Authors are Susanne Rohn, Jan Schroeder, Henriette Riedel, Dietrich Polenz, Katarina Stanko, Anja Reutzel-Selke, Peter Tang, Lydia Brusendorf, Nathanael Raschzok, Peter Neuhaus, Johann Pratschke, Birgit Sawitzki, Igor M. Sauer, and Martina T. Mogl.
Aim of the project was the evaluation of a new concept for in vivo tissue engineering using autologous primary human hepatocytes and hepatic progenitor cells isolated from diseased livers explanted during orthotopic liver transplantation (LTx). Cells will be isolated and infused into the spleen for repopulation of the allogeneic liver graft. The latter is serving as biological matrix for the engraftment of autologous cells. Once these cells have engrafted, it is assumed that autologous cells will repopulate the allogeneic liver, since they should have a selective advantage due to their autologous origin. It is postulated that this will lead to a neo-hybrid liver graft, reducing immunogenicity and inducing immunoregulation thus minimizing the need for extensive immunosuppression and eventually inducing operational tolerance.

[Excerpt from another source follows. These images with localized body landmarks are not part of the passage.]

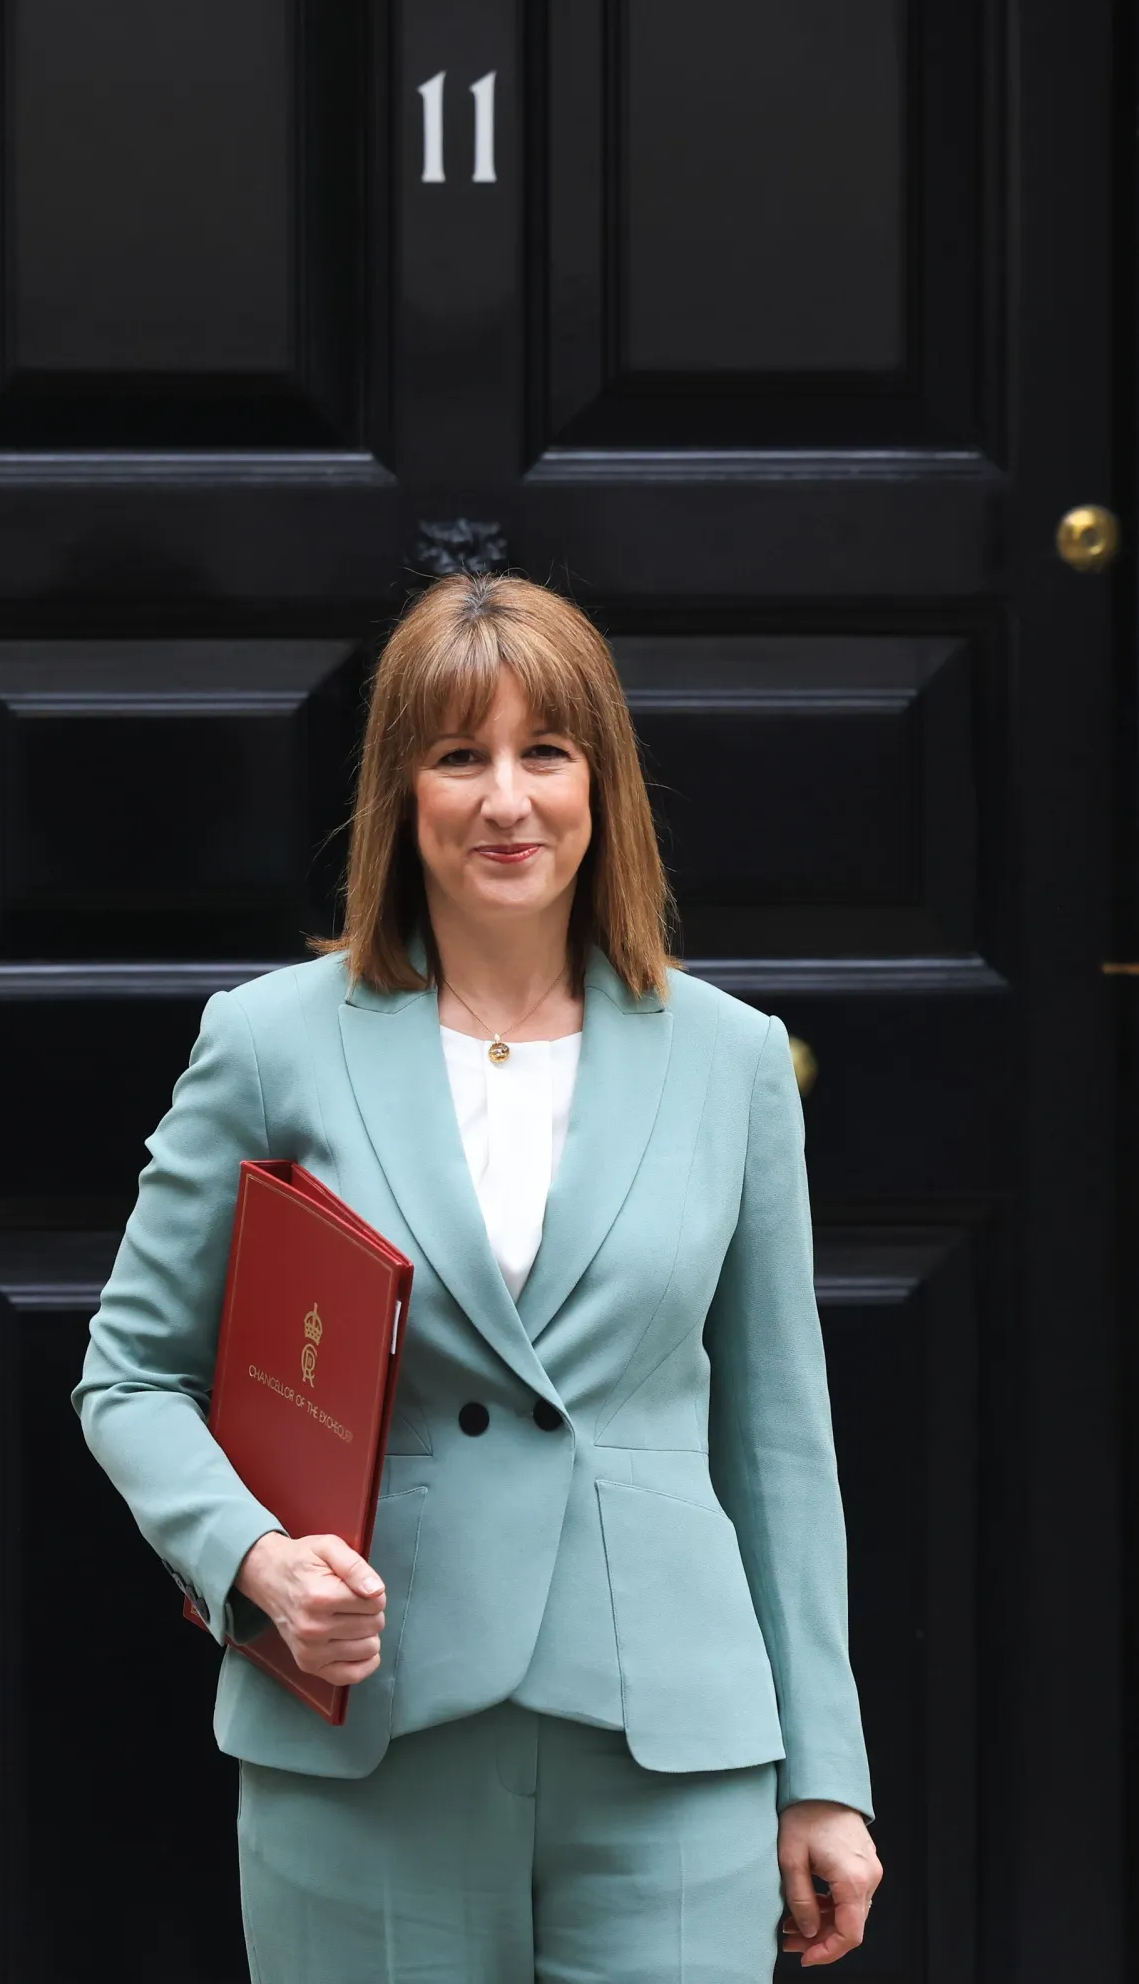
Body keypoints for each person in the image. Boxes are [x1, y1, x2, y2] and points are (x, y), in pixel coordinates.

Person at [72, 572, 883, 1982]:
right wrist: (249, 1557)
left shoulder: (732, 1057)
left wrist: (827, 1771)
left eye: (544, 753)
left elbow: (778, 1440)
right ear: (403, 791)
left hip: (671, 1751)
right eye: (460, 756)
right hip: (371, 1732)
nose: (506, 799)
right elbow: (131, 1371)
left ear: (600, 783)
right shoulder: (270, 1041)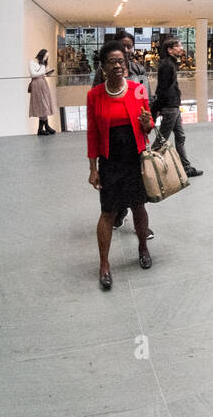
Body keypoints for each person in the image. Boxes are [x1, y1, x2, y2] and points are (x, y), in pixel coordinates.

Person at [87, 40, 155, 290]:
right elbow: (92, 133)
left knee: (139, 205)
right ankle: (104, 265)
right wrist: (93, 168)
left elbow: (147, 127)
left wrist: (148, 122)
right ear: (103, 67)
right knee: (108, 212)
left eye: (121, 61)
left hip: (134, 158)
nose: (118, 65)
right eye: (112, 62)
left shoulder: (137, 89)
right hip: (109, 161)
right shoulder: (95, 95)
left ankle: (143, 248)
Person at [152, 34, 203, 177]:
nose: (181, 48)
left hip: (173, 106)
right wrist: (159, 108)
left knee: (180, 136)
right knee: (161, 140)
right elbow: (163, 88)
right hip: (170, 107)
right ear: (170, 49)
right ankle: (149, 165)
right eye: (178, 46)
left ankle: (186, 167)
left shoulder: (170, 63)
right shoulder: (167, 65)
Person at [29, 49, 57, 135]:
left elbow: (44, 74)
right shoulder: (32, 62)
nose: (46, 59)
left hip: (43, 83)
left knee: (45, 105)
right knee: (43, 106)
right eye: (45, 56)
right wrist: (43, 71)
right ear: (41, 55)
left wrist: (49, 72)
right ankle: (46, 127)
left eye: (47, 57)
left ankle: (41, 129)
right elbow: (33, 74)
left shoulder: (43, 64)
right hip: (36, 84)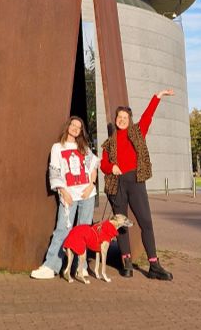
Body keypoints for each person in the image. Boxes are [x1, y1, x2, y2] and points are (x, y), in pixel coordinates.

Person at [100, 89, 174, 281]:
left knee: (146, 223)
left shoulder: (137, 132)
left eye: (125, 117)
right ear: (116, 120)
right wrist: (111, 167)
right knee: (121, 223)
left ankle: (154, 265)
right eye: (119, 117)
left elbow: (148, 115)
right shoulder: (109, 143)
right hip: (118, 185)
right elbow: (103, 164)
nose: (122, 120)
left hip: (135, 182)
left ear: (129, 119)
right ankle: (126, 262)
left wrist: (157, 97)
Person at [30, 116, 99, 279]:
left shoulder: (84, 147)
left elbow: (94, 165)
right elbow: (54, 170)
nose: (76, 128)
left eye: (79, 126)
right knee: (63, 228)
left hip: (87, 194)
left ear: (81, 131)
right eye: (73, 125)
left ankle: (79, 267)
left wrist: (91, 185)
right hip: (68, 194)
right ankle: (51, 266)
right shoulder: (57, 148)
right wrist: (63, 191)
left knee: (83, 230)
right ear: (68, 126)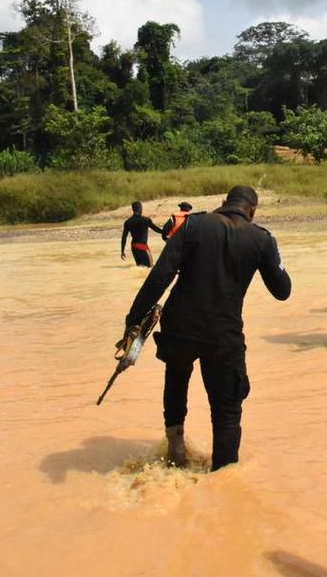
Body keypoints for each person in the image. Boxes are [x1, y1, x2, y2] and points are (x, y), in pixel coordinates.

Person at [122, 186, 291, 471]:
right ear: (252, 211)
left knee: (177, 377)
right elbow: (283, 291)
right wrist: (272, 253)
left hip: (179, 326)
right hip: (223, 335)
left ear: (224, 202)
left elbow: (160, 275)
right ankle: (223, 472)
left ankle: (176, 451)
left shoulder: (193, 225)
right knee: (227, 411)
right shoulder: (261, 239)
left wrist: (133, 319)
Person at [121, 201, 163, 267]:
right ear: (140, 208)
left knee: (140, 266)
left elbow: (124, 237)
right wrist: (166, 232)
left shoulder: (128, 222)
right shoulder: (146, 220)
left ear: (133, 209)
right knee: (150, 266)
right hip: (142, 246)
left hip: (134, 247)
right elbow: (156, 229)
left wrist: (122, 251)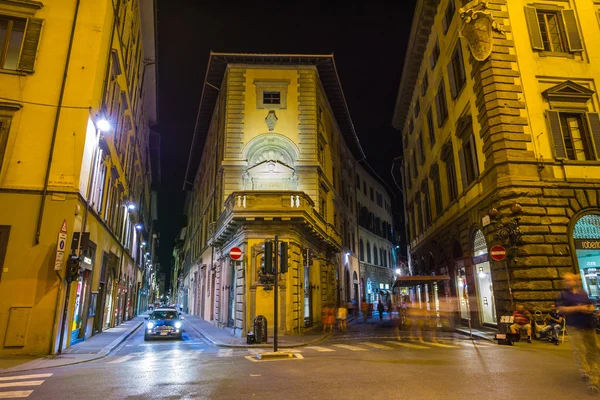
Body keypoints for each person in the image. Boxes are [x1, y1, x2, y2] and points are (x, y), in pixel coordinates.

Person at [557, 272, 599, 395]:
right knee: (580, 349)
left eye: (570, 280)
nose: (568, 282)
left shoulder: (583, 292)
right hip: (573, 326)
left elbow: (590, 305)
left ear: (576, 280)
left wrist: (590, 309)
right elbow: (561, 309)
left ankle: (592, 370)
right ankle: (585, 371)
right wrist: (578, 309)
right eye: (566, 280)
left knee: (593, 349)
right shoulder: (563, 295)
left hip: (588, 325)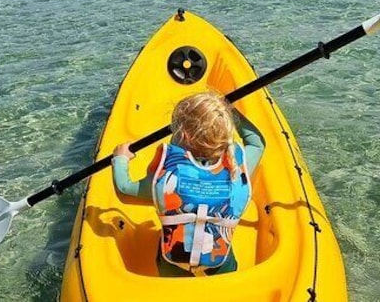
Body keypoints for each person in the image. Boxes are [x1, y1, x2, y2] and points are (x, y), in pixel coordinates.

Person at [112, 90, 265, 277]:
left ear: (183, 135)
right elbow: (257, 143)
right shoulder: (237, 169)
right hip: (220, 266)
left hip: (172, 266)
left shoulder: (167, 177)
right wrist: (229, 109)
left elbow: (124, 189)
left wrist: (120, 158)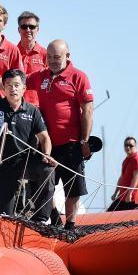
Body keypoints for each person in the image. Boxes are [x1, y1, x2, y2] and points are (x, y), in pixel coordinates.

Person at [27, 39, 94, 230]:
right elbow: (15, 81)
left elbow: (88, 110)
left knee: (73, 187)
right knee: (43, 184)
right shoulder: (41, 76)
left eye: (57, 57)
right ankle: (56, 219)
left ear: (67, 56)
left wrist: (85, 140)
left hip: (72, 142)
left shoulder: (78, 77)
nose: (53, 61)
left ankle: (70, 225)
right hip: (48, 144)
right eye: (49, 57)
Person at [0, 69, 54, 219]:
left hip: (26, 161)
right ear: (4, 88)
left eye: (17, 85)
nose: (13, 89)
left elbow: (45, 138)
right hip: (2, 165)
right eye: (9, 85)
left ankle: (41, 219)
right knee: (5, 215)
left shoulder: (33, 111)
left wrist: (46, 155)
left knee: (48, 170)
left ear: (24, 88)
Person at [15, 11, 47, 105]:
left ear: (37, 29)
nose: (28, 30)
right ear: (19, 29)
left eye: (32, 27)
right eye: (24, 27)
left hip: (39, 108)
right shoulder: (11, 52)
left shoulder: (46, 55)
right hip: (14, 107)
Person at [107, 137, 138, 211]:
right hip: (122, 197)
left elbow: (136, 178)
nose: (128, 147)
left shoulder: (136, 160)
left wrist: (130, 193)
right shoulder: (126, 160)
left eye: (130, 145)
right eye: (126, 145)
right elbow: (121, 177)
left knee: (129, 221)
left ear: (135, 146)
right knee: (109, 214)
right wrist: (115, 192)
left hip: (132, 199)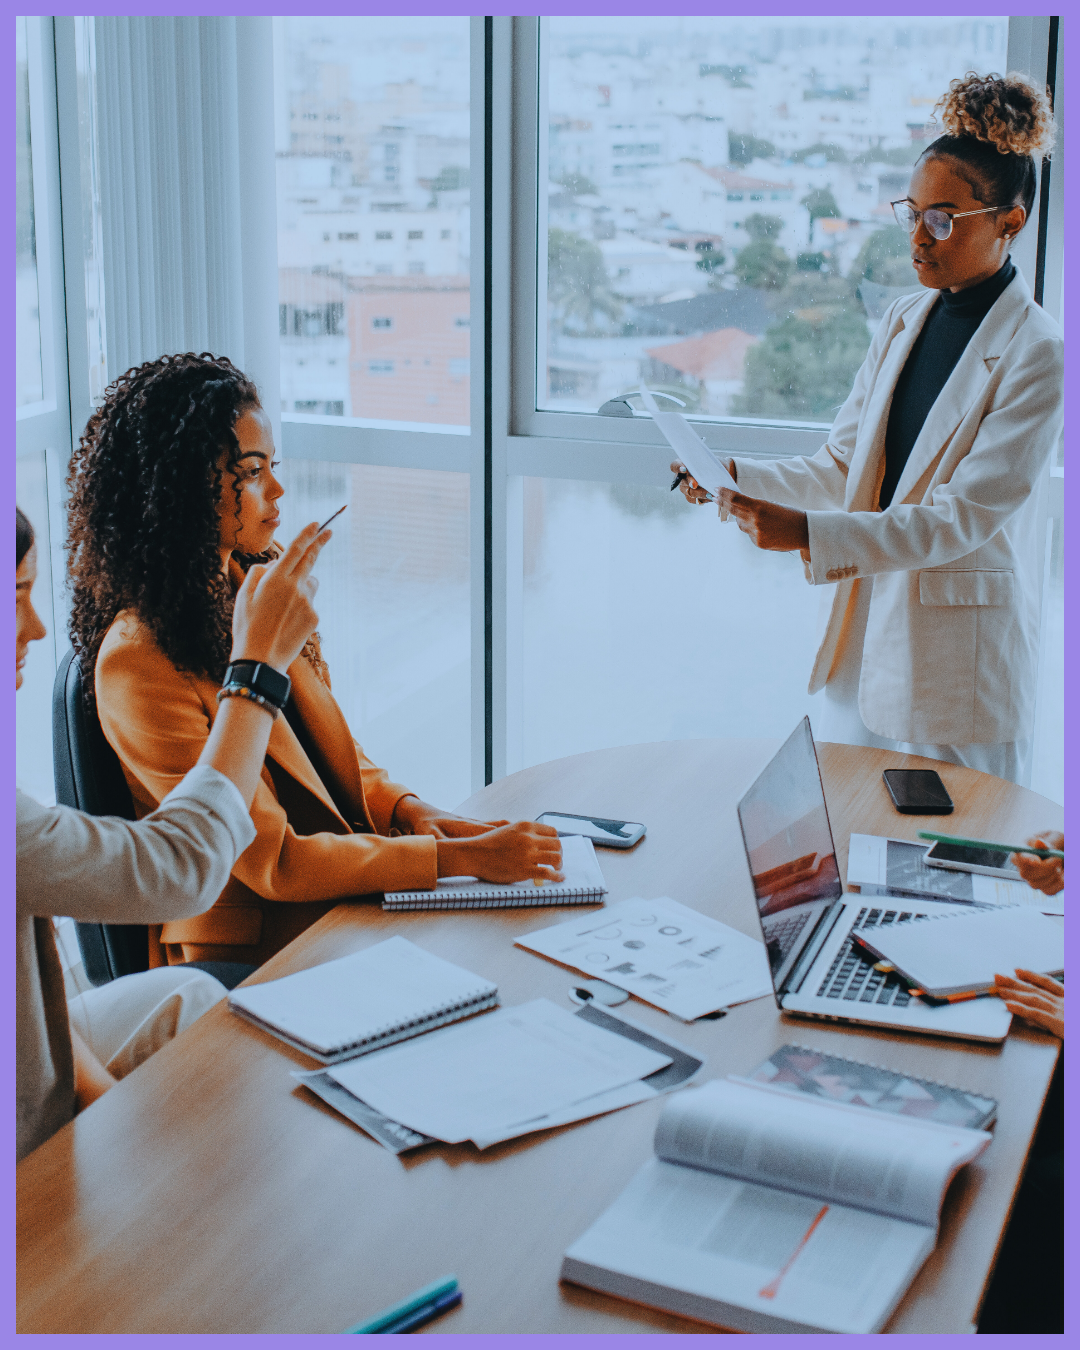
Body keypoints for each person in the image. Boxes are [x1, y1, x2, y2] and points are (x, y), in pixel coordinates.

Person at [66, 352, 562, 970]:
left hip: (328, 904)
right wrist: (457, 861)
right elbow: (274, 863)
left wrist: (413, 813)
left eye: (274, 466)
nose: (277, 489)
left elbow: (333, 758)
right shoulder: (137, 663)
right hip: (245, 956)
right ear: (180, 487)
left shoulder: (250, 585)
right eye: (250, 472)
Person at [674, 73, 1061, 786]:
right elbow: (842, 464)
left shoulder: (1040, 352)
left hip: (960, 678)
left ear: (1010, 221)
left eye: (942, 219)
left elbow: (958, 520)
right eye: (911, 213)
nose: (917, 237)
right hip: (865, 651)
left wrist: (808, 534)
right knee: (854, 852)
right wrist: (732, 475)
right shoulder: (903, 319)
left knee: (952, 875)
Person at [17, 505, 330, 1160]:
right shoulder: (137, 659)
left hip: (37, 1043)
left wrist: (101, 1099)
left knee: (187, 1000)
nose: (34, 626)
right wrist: (254, 676)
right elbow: (182, 866)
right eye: (13, 598)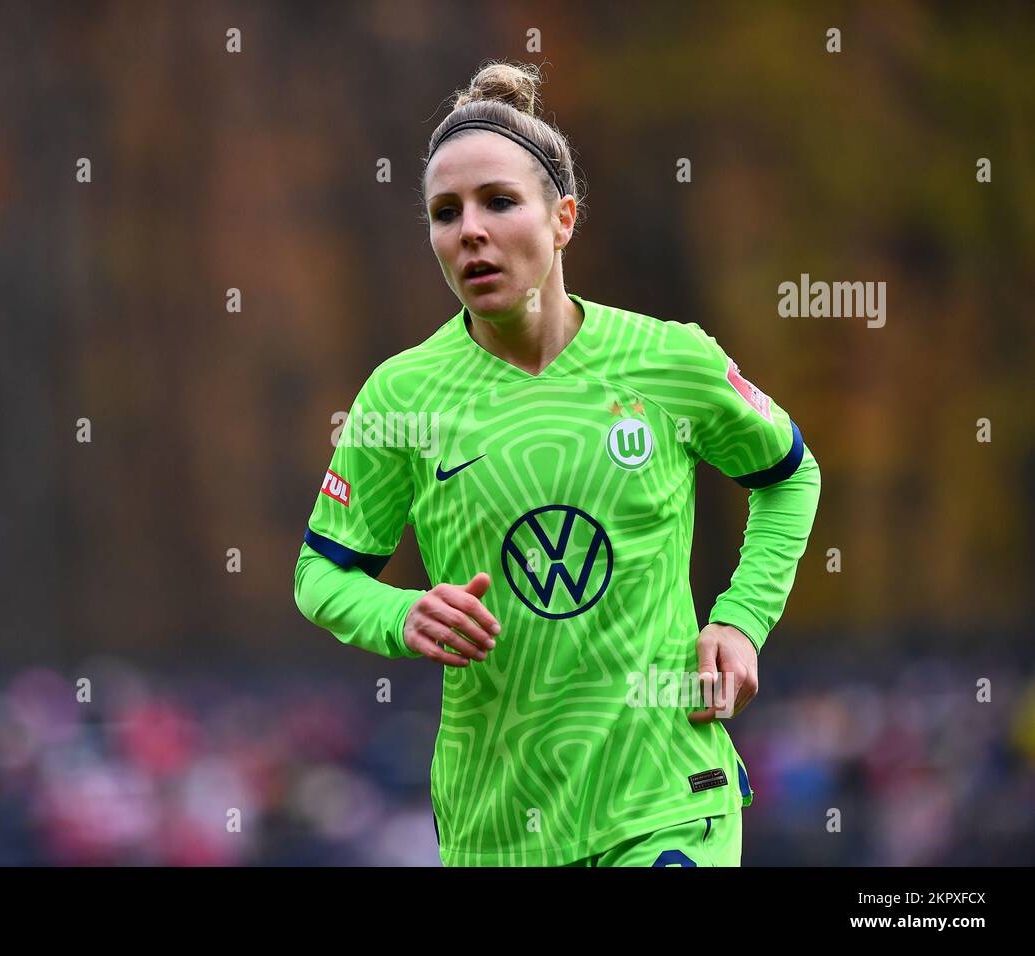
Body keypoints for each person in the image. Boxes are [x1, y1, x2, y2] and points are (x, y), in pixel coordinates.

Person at [293, 61, 820, 867]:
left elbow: (789, 475)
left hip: (668, 799)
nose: (469, 230)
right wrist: (401, 617)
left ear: (563, 218)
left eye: (498, 202)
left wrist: (741, 621)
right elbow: (320, 576)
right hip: (498, 822)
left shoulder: (667, 359)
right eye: (444, 212)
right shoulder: (401, 395)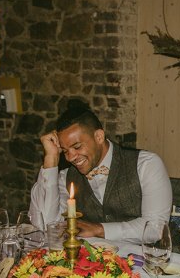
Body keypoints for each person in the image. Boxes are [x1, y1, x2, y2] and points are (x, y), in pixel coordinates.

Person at [29, 103, 172, 243]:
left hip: (151, 260)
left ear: (99, 137)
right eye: (65, 151)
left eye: (77, 147)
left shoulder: (146, 165)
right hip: (95, 263)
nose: (70, 157)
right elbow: (46, 226)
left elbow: (156, 228)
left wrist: (100, 230)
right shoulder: (66, 177)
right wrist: (51, 160)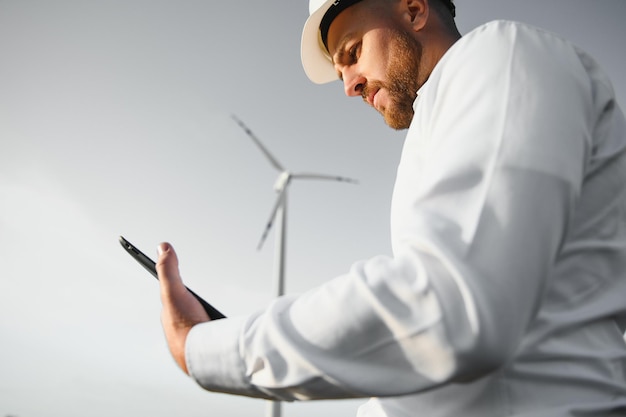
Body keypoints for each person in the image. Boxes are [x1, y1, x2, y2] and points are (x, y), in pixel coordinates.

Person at [155, 0, 626, 415]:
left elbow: (452, 309)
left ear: (414, 9)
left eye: (353, 53)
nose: (349, 86)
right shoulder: (443, 120)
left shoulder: (500, 55)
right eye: (341, 73)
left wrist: (208, 347)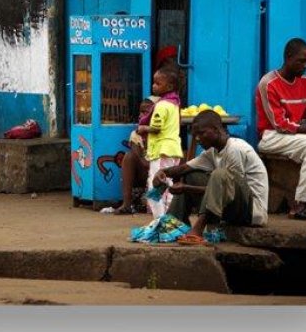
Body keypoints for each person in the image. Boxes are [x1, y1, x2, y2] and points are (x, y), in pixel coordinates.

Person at [153, 110, 270, 245]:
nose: (197, 138)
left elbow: (228, 190)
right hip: (233, 208)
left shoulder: (236, 148)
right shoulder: (212, 152)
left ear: (216, 130)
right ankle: (173, 225)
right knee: (190, 175)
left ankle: (198, 229)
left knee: (219, 175)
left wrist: (186, 188)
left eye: (201, 133)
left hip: (252, 212)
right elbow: (184, 168)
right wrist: (162, 173)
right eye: (195, 135)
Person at [256, 38, 306, 220]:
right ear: (288, 58)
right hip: (271, 136)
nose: (305, 66)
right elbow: (279, 124)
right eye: (301, 61)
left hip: (295, 135)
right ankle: (303, 204)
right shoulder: (269, 83)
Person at [101, 94, 160, 215]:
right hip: (145, 171)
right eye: (140, 112)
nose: (140, 116)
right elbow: (139, 158)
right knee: (128, 157)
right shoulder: (136, 134)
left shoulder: (163, 134)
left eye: (145, 112)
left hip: (161, 172)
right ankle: (126, 204)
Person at [139, 69, 185, 218]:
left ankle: (159, 220)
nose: (154, 86)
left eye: (158, 83)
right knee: (168, 185)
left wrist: (143, 128)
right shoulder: (175, 103)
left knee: (156, 186)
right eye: (154, 82)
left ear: (170, 86)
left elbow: (156, 128)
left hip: (161, 150)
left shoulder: (161, 105)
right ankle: (171, 217)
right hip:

We therefore developed a new rat model for combined liver and liver cell transplantation under stable immunosuppression. Immunohistochemistry demonstrated the engraftment of transplanted cells, as confirmed by fluorescence in-situ hybridization, showing repopulation of the liver graft with 15.6 % male cells (± 1.8 SEM) at day 90. The quantitative PCR revealed 14.15 % (mean ± 5.09 SEM) male DNA at day 90. Engraftment of transplanted autologous cells after combined liver and cell transplantation was achieved for up to 90 days under immunosuppression. Immunohistochemistry indicated cell proliferation, and the fluorescence in-situ hybridization results were partly confirmed by quantitative RT-PCR. This new protocol in rats appears feasible to address long-term function and eventually induction of operational tolerance in the future.